Snakemake

The Hecatomb pipeline is powered by Snakemake and makes extensive use of Conda. It comes preconfigured and includes a launcher script to make running the pipeline simple. We chose to use Snakemake over other workflow managers largely because of our extensive experience with it. Snakemake does a lot of heavy lifting to make our lives easier, and the pipeline better. It manages all the pipeline jobs, as well as generates benchmarks and reports for everything, allows the pipeline to be naturally reentrant, parallel, portable, robust, containerised, and many other buzzwords!

Overview

The Hecatomb was designed with a somewhat modular approach. There are several different preprocessing modules to support paired- and single-end short read sequencing, longread sequencing, and sequencing from Round A/B random RNA amplification. The read annotation module takes an iterative approach to annotating the clustered reads from the preprocessing module. Users can choose to perform an assembly from the host-removed, trimmed reads and in this case contigs will also be annotated. Alternatively, users can skip the assembly module, or run it separately at a later date if they wish.

Preprocessing

Heactomb is designed to perform rigorous quality control prior to assembly and taxonomic assignment. This rigor is justified primarily by the philosophy of Garbage In, Garbage out. More specifically, the following issues are dealt with to ensure that only non-contaminat biological sequence is used for downstream analysis.

  1. Non-biological sequence removal (primers, adapters)
  2. Host sequence removal
  3. Removal of redundant sequences (clustering)
    • Creation of sequence count table
    • Calculation of sequence properties (e.g. GC content, tetramer frequencies)

Hecatomb comes with a number of host genomes for use with this preprocessing, and bespoke host genomes can be added by the user.

Virus identification

Hecatomb uses mmseqs2 to assign taxonomy to individual sequences. It does so through an iterative search approach, which is a large part of the heart of Hecatomb.

The first search takes all query sequences (the seqtable from the preprocessing steps) and queries them against a virus protein target database. This initial search is a translated (nt-to-aa) search. All the reads assigned a viral taxonomy in this first search need to be confirmed to be truly viral in origin. The issue here is that querying a target database consisting solely of viral proteins does not permit each sequence to see if it really originates from a different domain of life. So while a sequence may be classified as viral at this stage, once queried against a more comprehensive sequence database (consisting of bacteria, plants, vertebrates, fungi, etc.) those sequences may have higher statistically similar sequences in those domains of life.

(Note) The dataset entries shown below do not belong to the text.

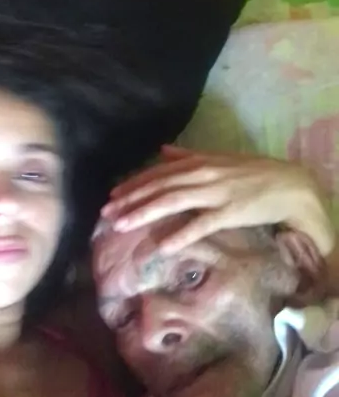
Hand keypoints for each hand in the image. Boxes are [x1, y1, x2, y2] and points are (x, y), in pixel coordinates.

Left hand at [103, 147, 334, 256]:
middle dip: (130, 200)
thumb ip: (189, 155)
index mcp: (198, 162)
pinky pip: (201, 225)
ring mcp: (215, 193)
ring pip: (172, 202)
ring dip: (144, 213)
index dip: (134, 184)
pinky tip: (163, 246)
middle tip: (106, 213)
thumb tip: (163, 150)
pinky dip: (181, 234)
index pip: (158, 173)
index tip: (112, 195)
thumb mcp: (218, 158)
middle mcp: (202, 174)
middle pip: (159, 187)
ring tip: (122, 225)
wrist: (289, 184)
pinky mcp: (229, 212)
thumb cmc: (253, 173)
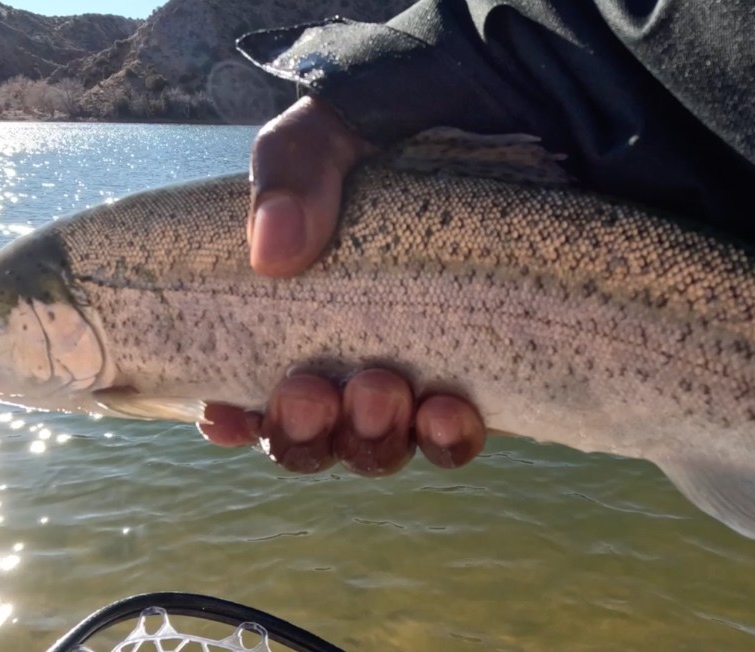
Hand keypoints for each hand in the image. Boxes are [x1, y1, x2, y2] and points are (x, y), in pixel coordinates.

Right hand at [199, 97, 486, 475]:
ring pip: (377, 448)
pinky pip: (455, 439)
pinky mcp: (486, 374)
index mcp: (302, 303)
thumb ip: (293, 166)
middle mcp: (354, 349)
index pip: (248, 382)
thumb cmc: (412, 116)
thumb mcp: (339, 124)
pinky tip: (449, 410)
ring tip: (386, 391)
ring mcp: (419, 367)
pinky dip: (445, 439)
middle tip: (314, 393)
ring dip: (370, 439)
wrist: (530, 101)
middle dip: (303, 431)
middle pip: (310, 434)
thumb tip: (272, 252)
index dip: (232, 417)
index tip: (224, 413)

It is formally possible to just do this secondary search, skipping the first step querying each sequence against a virus-only protein database. However, this can be computationally very expensive. For example, if you have 1e6 reads as your query input (sequences in your seqtable) and you query these against the virus-only protein database with 1.8e6 entries that is over 25 orders of magnitude smaller than UniRef50 which has 49,410,134 entries when this was written. The primary search against a virus-only database serves as a 'net' to (relatively) quickly capture sequences of interest. In our experience, however, the secondary search against the larger database is still required as many of the sequences assigned a viral taxonomy when only querying the smaller virus-only sequence database will reveal themselves to be entirely something else upon this secondary search. Thus, the iterative approach will expedite sample processing by capturing only a small portion of the input sequences as 'potentially' viral and confirming them in the secondary search as 'likely' viral.

This process wherein a sequence is classified as viral in the first search against a virus-only database and then no longer classified as viral after the second search against a more comprehensive database is where Hecatomb gets its namesake. Many investigators, particularly those lacking access to large computing infrastructure will rely on the results of the primary search which, due to the relatively small target database size, can be done on commodity hardware. Examining the results at this stage will regularly identify a large number of viruses. Basically anything with any level of sequence identity to a viral protein will be called viral even if the sequence originated from a bacteria, plant, fungi or other organism. These sequences are 'sacrificed' through the secondary search when many of the viral calls from the first search are lost.

Assembly

By default, Hecatomb will generate a population assembly from all the samples, as contigs are an important prerequisite for many downstream analysis. The assembly strategy consists of several steps intended to be resource efficient and to maximise representation of all present species. First, individual MEGAHIT or Canu assemblies are produced for each sample. The reads are then mapped to the combined assemblies and any unmapped reads undergo another round of assembly. All contigs are then combined and merged into a non-redundant set of contigs with Flye.

The assembly contigs are directly annotated with MMSeqs. The assembly is also subject to a pseudo consensus annotation approach whereby the SeqTable sequences are mapped and their taxonomic assignments in the BigTable are combined with the read mapping information. We find this useful with investigating the origins of contigs of interest.